── Source data
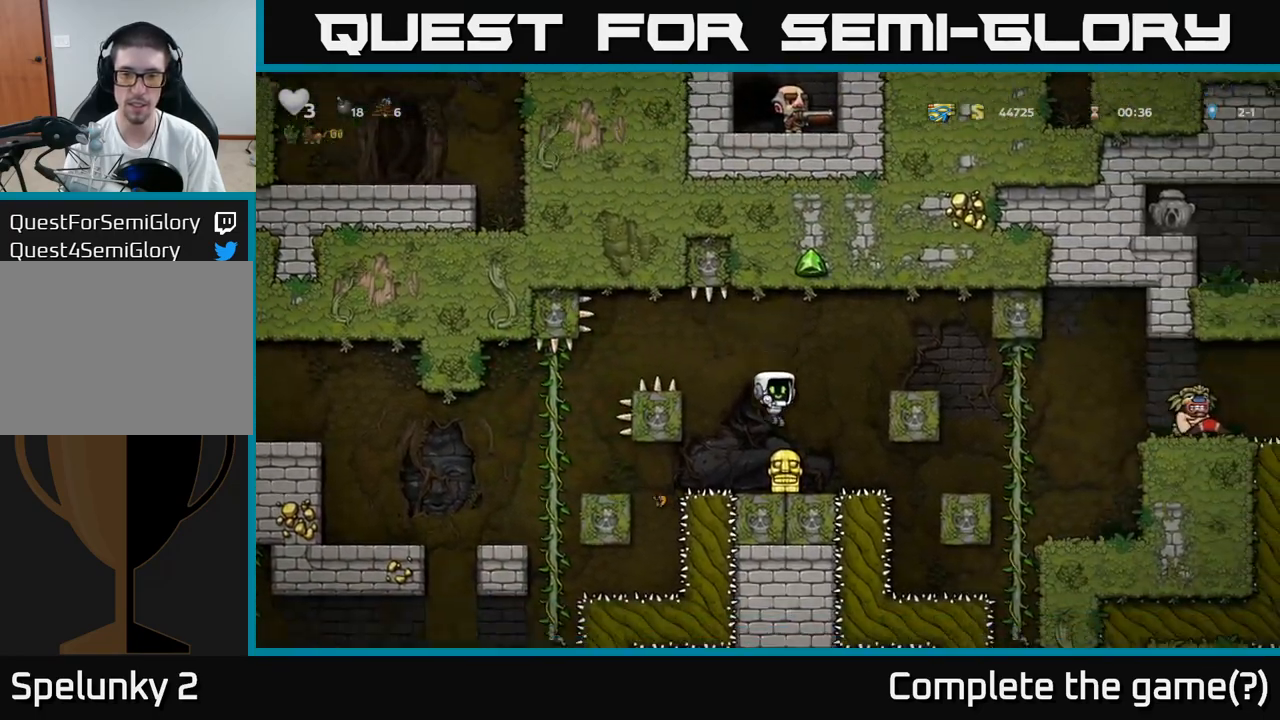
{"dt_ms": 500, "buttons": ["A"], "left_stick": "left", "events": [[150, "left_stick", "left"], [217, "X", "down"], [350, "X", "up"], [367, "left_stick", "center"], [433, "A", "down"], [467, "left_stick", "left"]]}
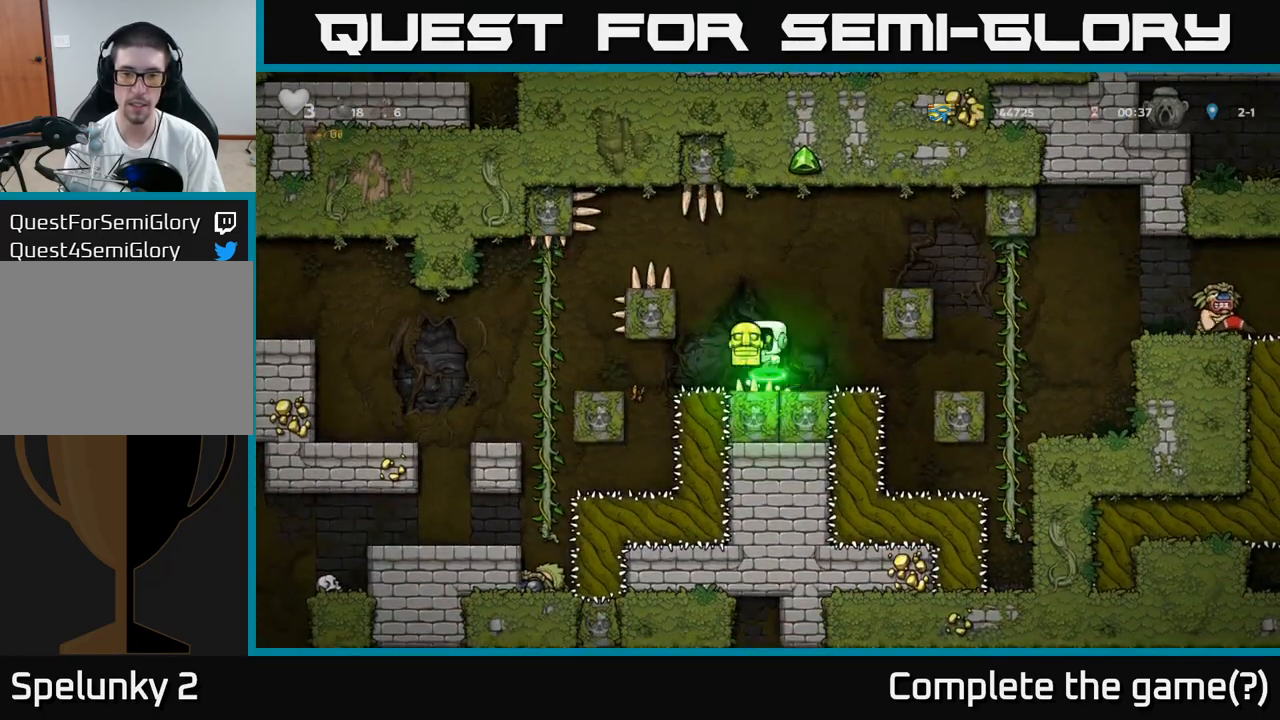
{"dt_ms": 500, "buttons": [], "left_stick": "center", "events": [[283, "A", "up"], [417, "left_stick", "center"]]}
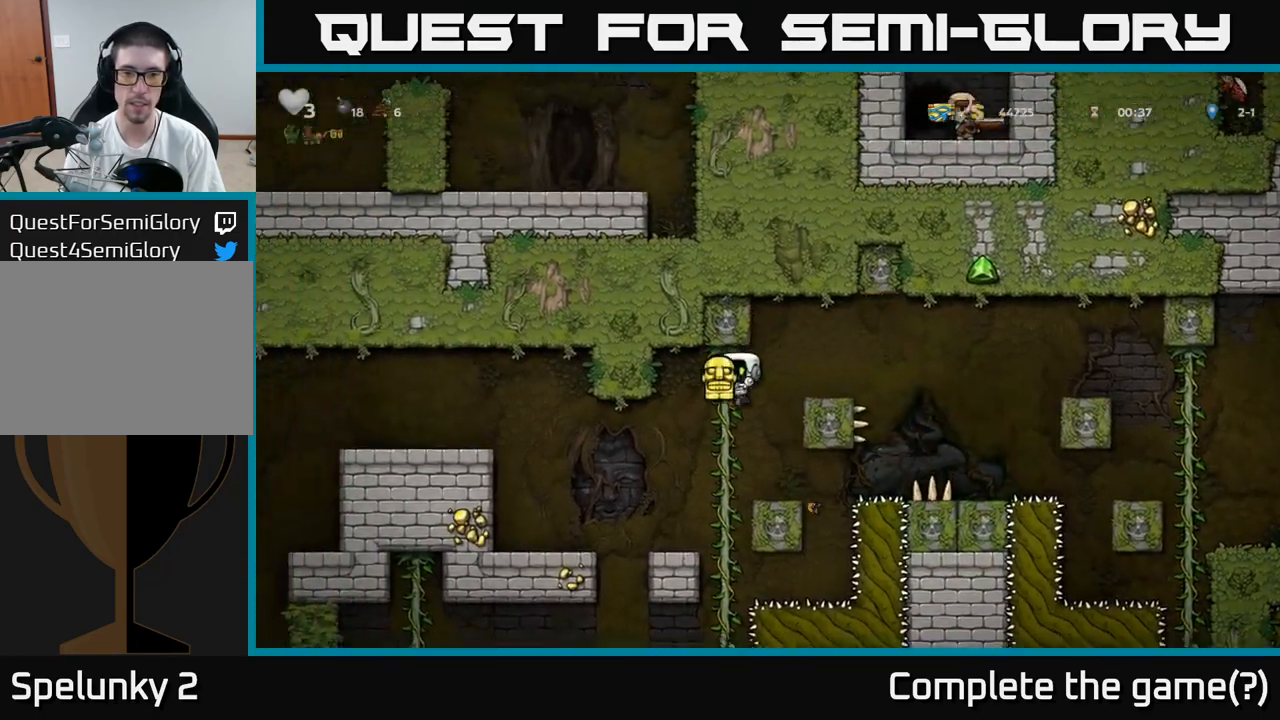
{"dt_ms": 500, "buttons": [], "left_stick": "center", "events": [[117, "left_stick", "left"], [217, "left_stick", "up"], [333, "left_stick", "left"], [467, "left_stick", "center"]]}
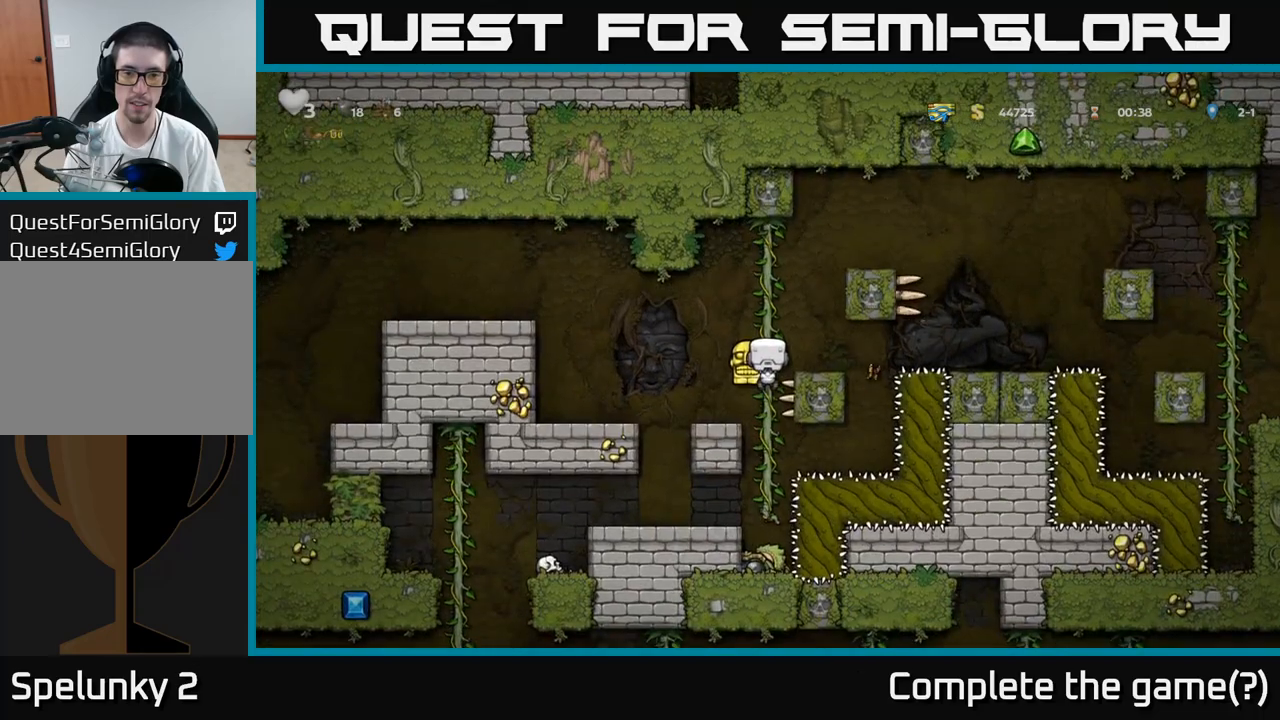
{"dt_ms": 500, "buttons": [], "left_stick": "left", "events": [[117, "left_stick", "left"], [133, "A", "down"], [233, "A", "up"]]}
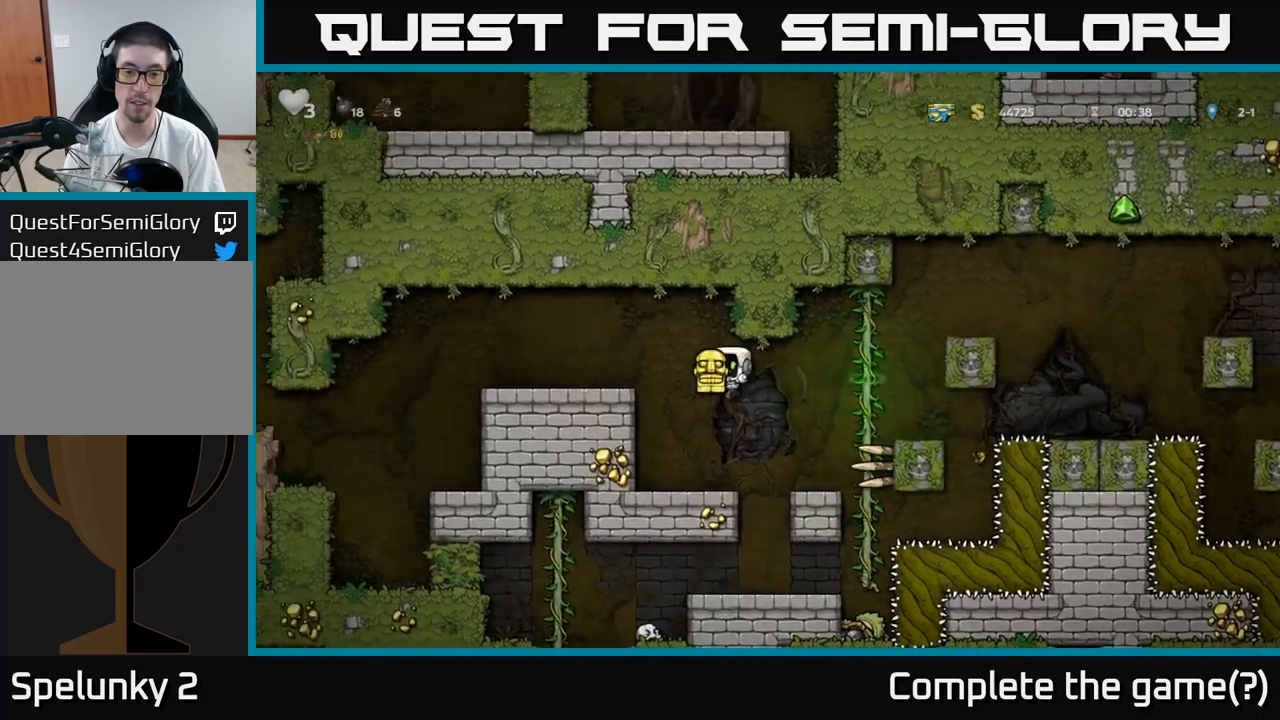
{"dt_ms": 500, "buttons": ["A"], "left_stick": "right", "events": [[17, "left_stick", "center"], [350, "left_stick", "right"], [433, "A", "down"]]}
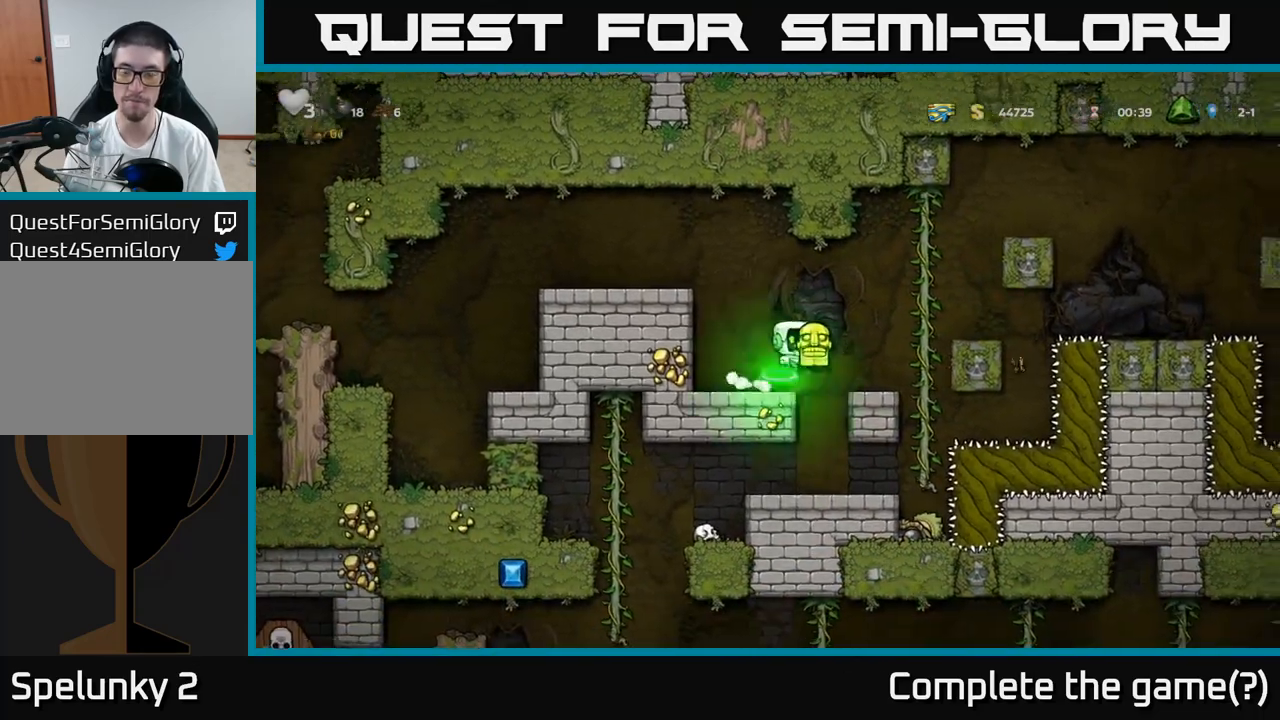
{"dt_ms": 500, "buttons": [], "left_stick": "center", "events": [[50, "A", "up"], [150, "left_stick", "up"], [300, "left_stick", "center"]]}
────
### Work item:
Across the entries above, work out how many lines hold "down". The answer is that number alone.

### Completed exercise:
3